◆ **EXERCISE INSTRUCTIONS**:
Could you convert the source text in the rows below into a JSON list of strings, with one string per line and blank lines omitted?

Records from a data source
====================
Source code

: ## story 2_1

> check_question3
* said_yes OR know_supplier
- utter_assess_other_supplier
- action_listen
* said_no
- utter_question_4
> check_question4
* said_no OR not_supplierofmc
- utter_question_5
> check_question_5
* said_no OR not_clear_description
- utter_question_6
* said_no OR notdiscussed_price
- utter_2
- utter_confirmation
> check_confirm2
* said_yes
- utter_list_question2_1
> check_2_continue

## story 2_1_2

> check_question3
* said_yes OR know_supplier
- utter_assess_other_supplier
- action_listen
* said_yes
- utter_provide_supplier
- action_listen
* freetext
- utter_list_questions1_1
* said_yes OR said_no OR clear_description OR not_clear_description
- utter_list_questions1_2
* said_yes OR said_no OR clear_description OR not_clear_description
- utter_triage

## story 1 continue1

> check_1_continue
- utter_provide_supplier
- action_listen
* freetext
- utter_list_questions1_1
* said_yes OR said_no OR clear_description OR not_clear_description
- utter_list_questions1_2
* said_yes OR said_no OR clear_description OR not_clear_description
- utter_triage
====================
◆ **REPLY**:
[
  "Source code",
  ": ## story 2_1",
  "> check_question3",
  "* said_yes OR know_supplier",
  "- utter_assess_other_supplier",
  "- action_listen",
  "* said_no",
  "- utter_question_4",
  "> check_question4",
  "* said_no OR not_supplierofmc",
  "- utter_question_5",
  "> check_question_5",
  "* said_no OR not_clear_description",
  "- utter_question_6",
  "* said_no OR notdiscussed_price",
  "- utter_2",
  "- utter_confirmation",
  "> check_confirm2",
  "* said_yes",
  "- utter_list_question2_1",
  "> check_2_continue",
  "## story 2_1_2",
  "> check_question3",
  "* said_yes OR know_supplier",
  "- utter_assess_other_supplier",
  "- action_listen",
  "* said_yes",
  "- utter_provide_supplier",
  "- action_listen",
  "* freetext",
  "- utter_list_questions1_1",
  "* said_yes OR said_no OR clear_description OR not_clear_description",
  "- utter_list_questions1_2",
  "* said_yes OR said_no OR clear_description OR not_clear_description",
  "- utter_triage",
  "## story 1 continue1",
  "> check_1_continue",
  "- utter_provide_supplier",
  "- action_listen",
  "* freetext",
  "- utter_list_questions1_1",
  "* said_yes OR said_no OR clear_description OR not_clear_description",
  "- utter_list_questions1_2",
  "* said_yes OR said_no OR clear_description OR not_clear_description",
  "- utter_triage"
]